Toujours ces mêmes rêves récurrents. Je pourrais dire ce même rêve. Car bien qu’il se passe dans des lieux différents, dans des périodes différentes, le fond est le même. Je n’arrive pas à définir s’il s’agit de rêves ou de cauchemars.

Cela commence toujours par des matins semblables aux autres. Je me vois me lever, me préparer, accomplir chaque geste du quotidien. C’est lorsque je m’approche de la salle de bain que tout se complique, que l’angoisse arrive. Je passe donc la porte, afin d’aller me coiffer et me maquiller. Et à chaque fois, je vois cette silhouette dans le miroir. Il me semble distinguer une femme, ses intentions sont hostiles. Elle a un air sévère et me juge. Ses traits sont flous et déformés mais je sens qu’elle ne m’aime pas. Jusqu’à présent, je me réveillais en sueur, me sentant tétanisée par ces yeux inquisiteurs.

Au fur et à mesure des nuits, j’ai réussi à ne plus me réveiller, à aller plus loin dans ce rêve. Je sais qu’elle sera là, qu’elle me jugera, mais j’ai appris à ne plus avoir peur d’elle. Je crois même que je me suis habituée à sa présence. Mon rêve continue de se dérouler, je revis mes journées de travail, mes sorties ou mes loisirs. Mais, contrairement à la vraie vie, je ne suis jamais seule où que j’aille.

Je me demande qui sont ces personnes que je croise. Etranges étrangères me suivant comme mon ombre. Certaines me font peur, d’autres me rendent heureuse. Je crois que je pourrais en aimer quelques unes.

Il y a la silhouette que je croise lorsque je m’occupe de mes enfants. Celle-ci est beaucoup plus culpabilisante dans sa posture. Autant celle de la salle de bain me fait me sentir moche, me montre tous mes défauts et me pousse à fuir le miroir, autant celle avec les enfants me fait me sentir une mauvaise mère. Elle pointe mes manquements, mes agacements, mes paroles plus sèches que je ne le voudrais. Quand elle apparait, j’ai envie de devenir toute petite, et de demander pardon à mes enfants de ne pas être la mère parfaite que j’aimerais être.

Il y a la silhouette du travail. En sa présence, je sens que je ne fais pas correctement mon travail. Chaque nuit, je revis ma journée professionnelle et je me demande comment j’aurai pu l’améliorer, comment mes collègues font pour être plus efficaces que moi.

J’ai appris à apprécier celle du parc. Elle me faisait peur au début, puis j’ai ressenti de la bienveillance. Elle apparait lorsque je me vois me promener au bord de l’étang, souriant à la vue des écureuils ou offrant mon visage au soleil.

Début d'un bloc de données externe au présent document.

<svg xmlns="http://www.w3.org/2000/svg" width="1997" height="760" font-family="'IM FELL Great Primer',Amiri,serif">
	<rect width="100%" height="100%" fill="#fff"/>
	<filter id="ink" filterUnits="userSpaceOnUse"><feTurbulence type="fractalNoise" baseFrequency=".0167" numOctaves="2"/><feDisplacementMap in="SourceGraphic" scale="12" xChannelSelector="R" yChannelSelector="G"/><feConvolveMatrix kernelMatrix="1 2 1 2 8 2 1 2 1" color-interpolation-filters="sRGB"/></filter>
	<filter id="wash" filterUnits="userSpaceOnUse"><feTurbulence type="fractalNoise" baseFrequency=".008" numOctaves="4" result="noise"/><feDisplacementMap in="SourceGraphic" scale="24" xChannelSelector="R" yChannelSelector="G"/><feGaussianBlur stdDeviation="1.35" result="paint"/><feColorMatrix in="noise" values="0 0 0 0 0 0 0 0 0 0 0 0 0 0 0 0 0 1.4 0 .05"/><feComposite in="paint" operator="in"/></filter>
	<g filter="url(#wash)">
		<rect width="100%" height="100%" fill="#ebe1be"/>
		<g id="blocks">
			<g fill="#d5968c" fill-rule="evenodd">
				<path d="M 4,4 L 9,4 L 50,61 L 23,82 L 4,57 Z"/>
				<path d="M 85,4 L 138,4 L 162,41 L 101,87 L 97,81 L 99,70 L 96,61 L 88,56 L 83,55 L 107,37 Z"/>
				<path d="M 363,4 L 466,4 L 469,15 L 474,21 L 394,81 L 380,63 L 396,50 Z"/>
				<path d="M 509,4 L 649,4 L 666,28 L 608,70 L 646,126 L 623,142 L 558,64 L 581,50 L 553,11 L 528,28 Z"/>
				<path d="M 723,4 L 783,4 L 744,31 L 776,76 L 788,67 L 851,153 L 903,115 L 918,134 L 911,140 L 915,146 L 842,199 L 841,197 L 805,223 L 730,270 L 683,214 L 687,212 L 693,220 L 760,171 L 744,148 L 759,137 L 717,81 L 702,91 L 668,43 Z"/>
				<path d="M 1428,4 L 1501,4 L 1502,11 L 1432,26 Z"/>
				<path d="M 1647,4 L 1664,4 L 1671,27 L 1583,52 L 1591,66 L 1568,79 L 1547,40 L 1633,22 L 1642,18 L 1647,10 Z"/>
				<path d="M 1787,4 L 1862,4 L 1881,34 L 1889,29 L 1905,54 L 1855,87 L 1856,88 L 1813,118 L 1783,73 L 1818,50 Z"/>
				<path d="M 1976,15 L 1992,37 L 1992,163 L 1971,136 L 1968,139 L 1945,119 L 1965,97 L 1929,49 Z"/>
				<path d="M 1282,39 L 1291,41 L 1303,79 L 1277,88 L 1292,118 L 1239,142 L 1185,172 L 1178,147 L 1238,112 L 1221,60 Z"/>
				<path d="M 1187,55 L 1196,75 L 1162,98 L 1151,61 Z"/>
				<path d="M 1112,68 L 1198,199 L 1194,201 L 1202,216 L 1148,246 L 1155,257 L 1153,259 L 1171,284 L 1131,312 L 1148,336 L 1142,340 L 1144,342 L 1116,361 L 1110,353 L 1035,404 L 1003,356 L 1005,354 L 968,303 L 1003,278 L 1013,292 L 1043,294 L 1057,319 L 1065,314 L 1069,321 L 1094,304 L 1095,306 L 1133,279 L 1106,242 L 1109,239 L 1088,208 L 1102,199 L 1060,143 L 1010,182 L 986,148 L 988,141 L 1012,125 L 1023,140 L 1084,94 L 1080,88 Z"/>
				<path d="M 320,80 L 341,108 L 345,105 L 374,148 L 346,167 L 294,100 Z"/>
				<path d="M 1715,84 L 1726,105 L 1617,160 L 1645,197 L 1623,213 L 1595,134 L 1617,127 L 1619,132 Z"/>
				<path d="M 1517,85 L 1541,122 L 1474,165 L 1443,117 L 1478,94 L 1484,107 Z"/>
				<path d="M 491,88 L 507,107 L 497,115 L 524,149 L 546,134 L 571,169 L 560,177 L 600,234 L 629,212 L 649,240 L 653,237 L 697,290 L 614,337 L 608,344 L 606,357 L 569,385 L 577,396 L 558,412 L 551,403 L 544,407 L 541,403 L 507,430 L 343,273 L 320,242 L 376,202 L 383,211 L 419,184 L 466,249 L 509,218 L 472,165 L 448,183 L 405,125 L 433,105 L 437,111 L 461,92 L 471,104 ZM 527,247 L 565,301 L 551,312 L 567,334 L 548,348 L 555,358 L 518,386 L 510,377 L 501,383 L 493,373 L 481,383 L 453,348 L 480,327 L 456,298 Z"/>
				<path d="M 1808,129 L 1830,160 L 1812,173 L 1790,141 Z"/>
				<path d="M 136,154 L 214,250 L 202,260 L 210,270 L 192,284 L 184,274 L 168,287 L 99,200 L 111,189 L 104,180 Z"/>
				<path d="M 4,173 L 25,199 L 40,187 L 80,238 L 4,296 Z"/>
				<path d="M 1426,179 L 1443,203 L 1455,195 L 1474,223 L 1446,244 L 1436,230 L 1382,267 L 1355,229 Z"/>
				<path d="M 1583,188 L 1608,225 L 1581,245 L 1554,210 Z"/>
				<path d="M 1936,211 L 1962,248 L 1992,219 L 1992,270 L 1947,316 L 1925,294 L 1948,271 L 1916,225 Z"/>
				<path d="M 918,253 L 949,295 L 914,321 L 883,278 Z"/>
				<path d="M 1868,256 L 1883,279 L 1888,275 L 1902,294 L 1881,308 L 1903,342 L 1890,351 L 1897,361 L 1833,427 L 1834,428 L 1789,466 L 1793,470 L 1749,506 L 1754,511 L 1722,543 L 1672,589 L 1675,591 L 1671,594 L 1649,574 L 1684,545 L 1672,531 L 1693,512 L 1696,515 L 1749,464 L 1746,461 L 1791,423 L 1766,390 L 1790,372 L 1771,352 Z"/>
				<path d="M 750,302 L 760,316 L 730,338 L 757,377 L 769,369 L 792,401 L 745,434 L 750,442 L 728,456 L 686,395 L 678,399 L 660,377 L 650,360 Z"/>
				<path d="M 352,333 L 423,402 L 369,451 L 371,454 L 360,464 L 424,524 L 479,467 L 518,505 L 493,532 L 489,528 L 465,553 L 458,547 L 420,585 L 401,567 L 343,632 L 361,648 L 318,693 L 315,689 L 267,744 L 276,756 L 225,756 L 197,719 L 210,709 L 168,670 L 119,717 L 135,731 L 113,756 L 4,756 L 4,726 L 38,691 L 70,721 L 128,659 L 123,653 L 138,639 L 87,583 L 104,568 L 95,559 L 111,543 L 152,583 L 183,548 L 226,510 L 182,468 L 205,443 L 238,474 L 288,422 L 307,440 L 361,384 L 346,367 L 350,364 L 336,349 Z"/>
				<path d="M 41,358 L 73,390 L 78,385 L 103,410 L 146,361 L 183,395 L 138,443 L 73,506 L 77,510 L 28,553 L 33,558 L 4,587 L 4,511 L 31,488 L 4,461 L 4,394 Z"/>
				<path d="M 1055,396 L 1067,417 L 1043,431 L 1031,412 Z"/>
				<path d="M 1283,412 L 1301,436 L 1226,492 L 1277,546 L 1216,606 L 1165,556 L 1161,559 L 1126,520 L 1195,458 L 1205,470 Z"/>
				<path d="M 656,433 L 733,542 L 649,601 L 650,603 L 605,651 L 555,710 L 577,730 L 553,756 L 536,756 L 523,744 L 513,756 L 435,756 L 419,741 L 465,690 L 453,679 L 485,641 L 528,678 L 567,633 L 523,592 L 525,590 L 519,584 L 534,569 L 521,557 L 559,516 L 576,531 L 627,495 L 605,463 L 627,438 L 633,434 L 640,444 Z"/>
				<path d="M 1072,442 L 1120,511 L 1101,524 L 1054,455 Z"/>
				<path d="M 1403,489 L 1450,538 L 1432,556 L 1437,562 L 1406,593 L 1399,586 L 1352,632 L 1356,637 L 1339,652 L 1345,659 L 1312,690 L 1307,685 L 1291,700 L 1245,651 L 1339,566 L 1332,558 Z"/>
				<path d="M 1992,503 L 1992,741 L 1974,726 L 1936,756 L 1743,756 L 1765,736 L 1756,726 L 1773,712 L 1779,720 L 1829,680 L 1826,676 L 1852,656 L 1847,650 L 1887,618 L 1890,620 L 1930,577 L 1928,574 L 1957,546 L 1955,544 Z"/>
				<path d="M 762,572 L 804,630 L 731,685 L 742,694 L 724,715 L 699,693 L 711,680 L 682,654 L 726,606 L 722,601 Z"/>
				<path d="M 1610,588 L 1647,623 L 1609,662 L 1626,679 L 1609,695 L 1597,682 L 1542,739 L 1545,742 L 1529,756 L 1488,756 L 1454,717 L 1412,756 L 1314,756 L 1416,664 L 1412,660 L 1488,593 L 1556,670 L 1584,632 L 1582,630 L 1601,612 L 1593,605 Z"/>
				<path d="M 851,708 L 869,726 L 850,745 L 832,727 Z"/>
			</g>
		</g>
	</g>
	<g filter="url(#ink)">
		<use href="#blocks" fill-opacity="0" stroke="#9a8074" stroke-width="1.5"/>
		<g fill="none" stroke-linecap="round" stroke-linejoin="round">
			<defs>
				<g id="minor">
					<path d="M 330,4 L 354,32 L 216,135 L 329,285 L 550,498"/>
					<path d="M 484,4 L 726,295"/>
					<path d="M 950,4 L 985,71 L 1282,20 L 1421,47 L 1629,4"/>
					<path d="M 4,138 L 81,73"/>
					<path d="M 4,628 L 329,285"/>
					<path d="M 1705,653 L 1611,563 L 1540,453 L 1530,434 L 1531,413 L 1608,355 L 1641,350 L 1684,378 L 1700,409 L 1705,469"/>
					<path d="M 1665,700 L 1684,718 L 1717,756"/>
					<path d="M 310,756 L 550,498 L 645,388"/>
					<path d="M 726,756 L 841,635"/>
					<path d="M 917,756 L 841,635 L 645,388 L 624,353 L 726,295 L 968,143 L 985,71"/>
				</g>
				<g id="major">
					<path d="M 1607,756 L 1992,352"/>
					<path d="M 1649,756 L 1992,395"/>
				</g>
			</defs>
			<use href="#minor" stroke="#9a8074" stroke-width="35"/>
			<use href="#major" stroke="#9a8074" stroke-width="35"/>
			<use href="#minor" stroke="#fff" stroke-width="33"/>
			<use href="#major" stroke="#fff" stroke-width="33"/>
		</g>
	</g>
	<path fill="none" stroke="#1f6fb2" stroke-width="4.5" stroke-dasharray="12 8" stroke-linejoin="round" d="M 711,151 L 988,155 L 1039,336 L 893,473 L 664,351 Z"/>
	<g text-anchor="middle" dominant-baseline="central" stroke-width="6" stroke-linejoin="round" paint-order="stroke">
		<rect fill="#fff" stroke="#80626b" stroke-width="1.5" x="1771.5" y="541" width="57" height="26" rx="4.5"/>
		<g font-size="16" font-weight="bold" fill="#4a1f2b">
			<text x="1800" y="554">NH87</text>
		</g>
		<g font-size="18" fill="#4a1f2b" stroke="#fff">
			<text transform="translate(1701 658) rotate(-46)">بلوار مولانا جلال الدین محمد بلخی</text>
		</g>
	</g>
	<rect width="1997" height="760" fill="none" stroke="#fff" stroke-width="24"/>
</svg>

Dernièrement, mes rêves se modifient. Je vois plutôt des sortes de flashs de mes actions. Un passage avec mes enfants lorsque nous cuisinons un gâteau, un moment lorsque je suis installée au creux de mon hamac et que je lis ce livre qui me plait tant, cet instant où cette vieille femme m’a souri, les yeux remplis d’émotion après que je me sois arrêtée pour discuter avec elle… Toutes ces silhouettes étrangères sont là et m’observent, me suivent. En fonction des lieux, des moments, des actions, elles me sont plus ou moins hostiles, plus ou moins aimantes.

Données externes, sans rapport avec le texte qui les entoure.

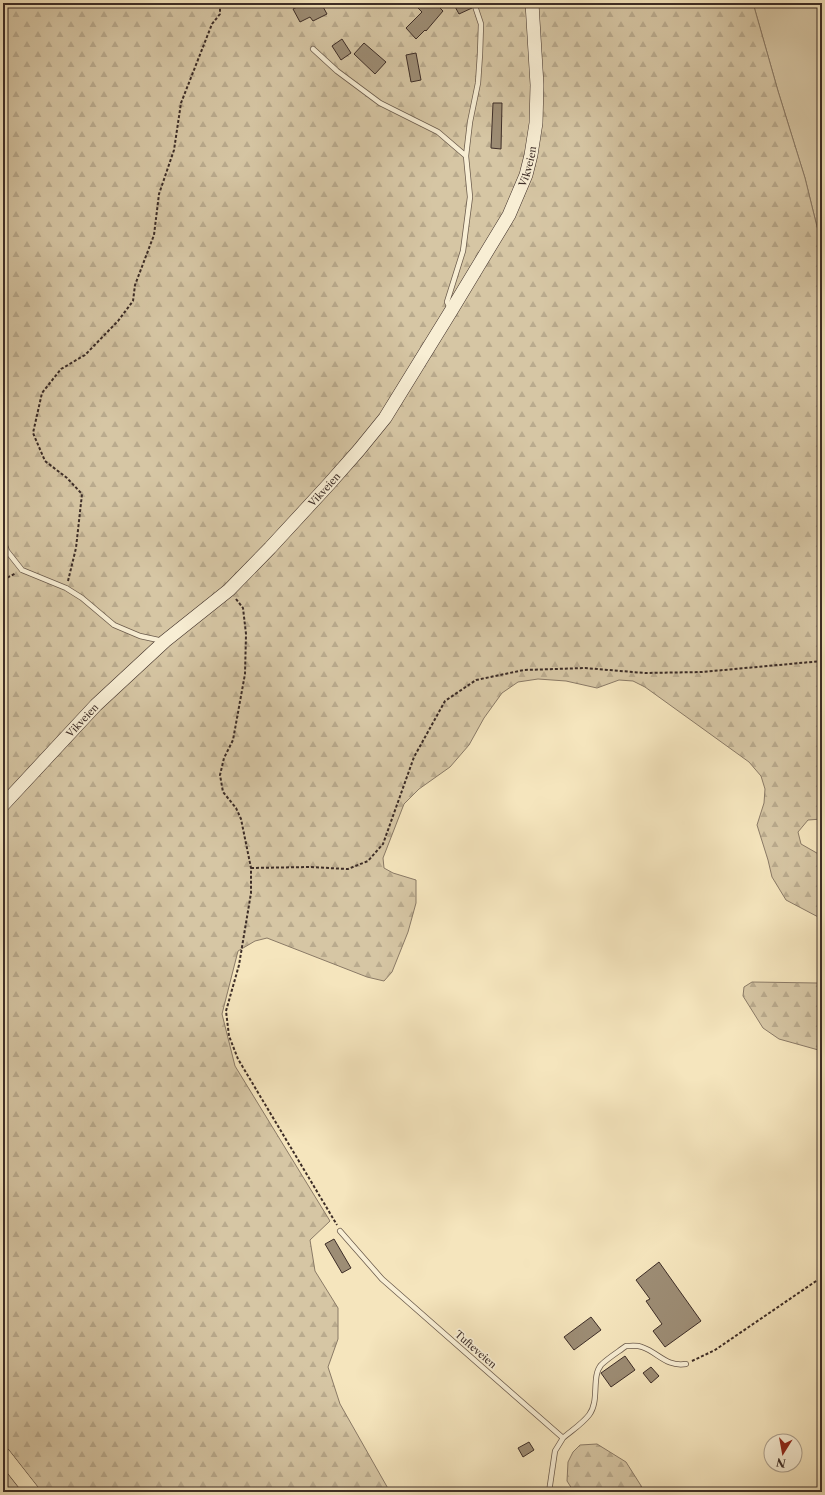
<svg xmlns="http://www.w3.org/2000/svg" width="825" height="1495" viewBox="0 0 825 1495" font-family="'Libre Caslon Text',serif">
  <style>
    .grass { fill: #d6c6a4; stroke: #8a7a66 }
    .forest { fill: url(#forest-firs); stroke: #8a7a66 }
    .building { fill: #9d8d75; stroke: #3d2d27 }
    .lines { fill: none; stroke-linecap: round; stroke-linejoin: round }
    .lane-casing { stroke: #6b5b4c; stroke-width: 6 }
    .secondary-casing { stroke: #3d2d27; stroke-width: 14 }
    .primary-casing { stroke: #3d2d27; stroke-width: 16 }
    .path { stroke: #3d2d27; stroke-width: 2; stroke-dasharray: 3 2; stroke-linecap: butt }
    .lane { stroke: #f8eed4; stroke-width: 4.5 }
    .secondary { stroke: #f8eed4; stroke-width: 13 }
    .primary { stroke: #f5e5bd; stroke-width: 15 }
    .labels { text-anchor: middle; stroke-width: 3.5; stroke-linejoin: round; paint-order: stroke }
    .street-label { font-size: 10px; fill: #3d2d27; stroke: #f8eed4 }
  </style>
  <defs>
    <pattern id="forest-firs" width="22" height="20" patternUnits="userSpaceOnUse"><rect width="22" height="20" fill="#d6c6a4"/><path d="M5 1l3.5 6h-7zM16 11l3.5 6h-7z" fill="#b9aa8d"/></pattern>
  </defs>
  <rect width="100%" height="100%" fill="#f5e5bd"/>
  <filter id="stains"><feTurbulence type="fractalNoise" baseFrequency=".005" numOctaves="4"/><feColorMatrix values="0 0 0 0 .2 0 0 0 0 .09 0 0 0 0 .02 0 0 0 .5 -.17"/></filter>
  <radialGradient id="worn" r=".72"><stop offset=".6" stop-color="#630" stop-opacity="0"/><stop offset="1" stop-color="#630" stop-opacity=".3"/></radialGradient>
  <path class="grass" d="M753 3H822V247L805 178 778 91Z"/>
  <path class="forest" d="M3 3H753L778 91 805 178 822 247V819L808 820 798 832 801 844 822 856V919L786 900 772 877 768 860 757 825 764 803 765 789 761 776 749 762 645 687 633 681 619 680 597 688 566 681 538 679 518 682 502 693 484 718 469 745 450 767 419 789 404 804 383 858 384 868 393 873 416 880V903L408 932 392 972 384 981 367 977 267 938 255 941 238 951 222 1014 235 1066 330 1221 310 1240 315 1271 338 1308V1339L328 1367 340 1404 390 1492H3Z
    M752 982 817 983 822 985V1051L779 1039 763 1028 743 996 744 987Z
    M597 1444 626 1462 645 1492H574L567 1481 568 1462 573 1452 580 1445Z"/>
  <path class="building" d="M305 3H321L327 14 313 21 310 17 300 22 293 9Z
    M413 3H435L443 11 426 31 425 30 416 39 406 28 422 12Z
    M453 3H470L472 8 459 14Z
    M342 39 351 53 341 60 332 46Z
    M364 43 386 62 375 74 354 54Z
    M416 53 421 80 411 82 406 55Z
    M493 103H502L501 149 491 148Z
    M334 1239 351 1268 342 1273 325 1244Z
    M659 1262 701 1321 665 1347 653 1331 662 1324 646 1301 650 1299 636 1280Z
    M591 1317 601 1330 574 1350 564 1337Z
    M625 1356 635 1370 611 1387 601 1373Z
    M651 1367 659 1376 651 1383 643 1373Z
    M529 1442 534 1450 523 1457 518 1448Z"/>
  <g class="lines">
    <defs>
      <path id="lane" d="M313 49 337 71 380 103 438 132 466 156
        M450 308 447 302 463 251 470 197 466 156 470 122 478 83 480 54 481 24 474 3
        M3 540 7 551 22 570 66 588 82 598 114 625 140 636 163 641
        M340 1231 382 1279 563 1438 555 1451 549 1492
        M563 1438C571 1431 582 1424 589 1415 600 1401 591 1377 601 1365 608 1358 618 1352 626 1346 631 1346 637 1345 642 1347 659 1353 666 1367 686 1364"/>
      <g id="secondary">
        <path id="s1" d="M3 805 96 705 165 641 229 590 270 548 329 484 359 450 385 418 451 311 509 215 526 175 531 155 536 123 537 85 532 3"/>
      </g>
      <path id="primary" d="M3 1455 32 1492"/>
    </defs>
    <use href="#lane" class="lane-casing"/>
    <use href="#secondary" class="secondary-casing"/>
    <use href="#primary" class="primary-casing"/>
    <path class="path" d="M3 580 16 573
      M68 581 76 548 82 494 67 478 45 461 33 433 42 393 61 369 85 355 118 321 133 301 135 285 154 235 159 194 174 150 181 103 212 24 220 14V3
      M236 599 243 608 246 634 245 674 233 740 224 758 220 775 223 792 236 808 241 819 251 868V893L239 965 226 1011 229 1036 238 1059 337 1225
      M251 868 309 867 348 869 368 861 383 844 414 757 445 701 476 680 524 670 585 668 645 673 702 672 822 661
      M692 1361 715 1350 822 1277"/>
    <use href="#lane" class="lane"/>
    <use href="#secondary" class="secondary"/>
    <use href="#primary" class="primary"/>
  </g>
  <g class="labels">
    <g class="street-label">
      <text dy="4" stroke="none"><textPath href="#s1" startOffset="835">Vikveien</textPath></text>
      <text dy="4" stroke="none"><textPath href="#s1" startOffset="451">Vikveien</textPath></text>
      <text dy="4" stroke="none"><textPath href="#s1" startOffset="116">Vikveien</textPath></text>
      <text transform="translate(476 1349) rotate(41)" y="4">Tufteveien</text>
    </g>
  </g>
  <rect width="825" height="1495" fill="none" stroke="#f5e5bd" stroke-width="16"/>
  <rect x="4" y="4" width="817" height="1487" fill="none" stroke="#3d2d27" stroke-width="2"/>
  <rect x="8" y="8" width="809" height="1479" fill="none" stroke="#3d2d27"/>
  <g transform="translate(783 1453) rotate(191)"><circle r="19" fill="#f8eed4" stroke="#ada18f"/>
  <path d="M0-3L7 15L0 10L-7 15Z" fill="#8f2418"/>
  <text y="-6" font-size="11" font-weight="bold" text-anchor="middle" fill="#3d2d27">N</text>
  </g>
  <rect width="100%" height="100%" filter="url(#stains)"/>
  <rect width="100%" height="100%" fill="url(#worn)"/>
</svg>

Celle que je préfère est celle qui est proche de moi lorsque je me vois écrire. Dans ces moments là, je me sens bien et je me sens fière de moi. Je sais que l’étrangère est penchée par-dessus mon épaule. Mais je ne sens pas de jugement, je sens juste de l’amour. Je me sens à ma place.

Depuis que cette dernière est apparue, j’ai envie d’en savoir plus sur ces personnes. J’ai envie de creuser. Je ne le dirai à personne, mais cette nuit, je me suis couchée en me disant que j’allais leur parler, que j’allais essayer d’établir un contact.

Cette nuit là, le rêve fut différent. Je me trouvais dans une pièce, blanche, vide mais étrangement chaleureuse. Aucune peur ne m’habitait. Soudain, comme par transparence, chaque silhouette se mit à apparaitre. J’allais enfin mettre un visage sur ces inconnues, j’allais peut être comprendre le sens de tous ces rêves.

De fantomatique, les silhouettes se mirent à se matérialiser tout en gardant une certaine immatérialité. Stupéfaite, je m’aperçus alors qu’il ne s’agissait pas d’étrangères. En réalité, je voyais une nuée de moi.

Moi, dans tous les jugements que je pouvais avoir. Moi dans toutes mes personnalités, dans toutes mes émotions. Elles n’étaient que là pour me faire prendre conscience du dur regard que je portais sur moi. Je croyais me connaitre, mais j’étais étrangère à moi-même. Il allait falloir que j’accepte d’accueillir toutes ces étrangères amies pour enfin être heureuse.